#### Given text:
-- -- --
Ann Murray (born 27 August 1949) is an Irish mezzo-soprano.

==Life and career==
Murray was born in Dublin. Having won a number of prizes at the Feis Ceoil, she studied singing at the College of Music (now the DIT Conservatory of Music and Drama, Dublin) with Nancy Calthorpe, as well as arts and music at University College Dublin. In 1968, she made her Irish opera debut performing the shepherd role in a concert performance of Tosca. She pursued further studies with Frederic Cox at the Royal Manchester College of Music and made her stage debut as Alcestis in Christoph Willibald Gluck's Alceste in 1974. Murray made her debut in 1981 at the Salzburg and the Zurich Festivals. She has since sung at all major opera houses and is particularly noted for her performances in works by George Frideric Handel, Wolfgang Amadeus Mozart and Richard Strauss.

Murray performs mainly at Covent Garden (where she performed as Siphare in Mozart's Mitridate, re di Ponto), the English National Opera and the Bavarian State Opera. Murray was the featured singer in volume three of the Hyperion Schubert Edition, Hyperion Records' complete Franz Schubert lieder project, in 1988, led by pianist Graham Johnson.

She maintains her links with Ireland and was a patron of the Young Associate Artists Programme of Dublin's Opera Theatre Company. In September 2010, she was appointed professor of singing at the Royal Academy of Music in London, where she was previously (since 1999) an honorary fellow.

==Awards and honours==

She received an honorary doctorate in music from the National University of Ireland in 1997. She was made Bavarian Kammersängerin in 1998.

In 2002, she was made an Honorary Dame Commander of the Order of the British Empire in the Diamond Jubilee Honours for her services to music.

She was awarded the Bavarian Order of Merit in 2004.

==Personal life==
Murray was married to the English tenor Philip Langridge. The couple had one son, Jonathan, also a tenor.

==Recordings==
- Mozart: Mass No. 18 in C Minor KV427 (with Amor Artis Chorale, English Chamber Orchestra, cond. Johannes Somary: LP, Vanguard, 1976)
-- -- --
#### Action item:
In the biography of Ann Murray above, what role did she sing in her 1974 stage debut?

#### Data excerpt:
-- -- --
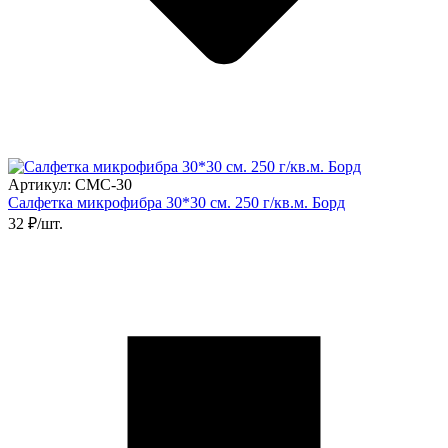
Артикул: СМС-30
Салфетка микрофибра 30*30 см. 250 г/кв.м. Борд
32 ₽/шт.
-- -- --
#### Task solution:
Alcestis, in Christoph Willibald Gluck's Alceste.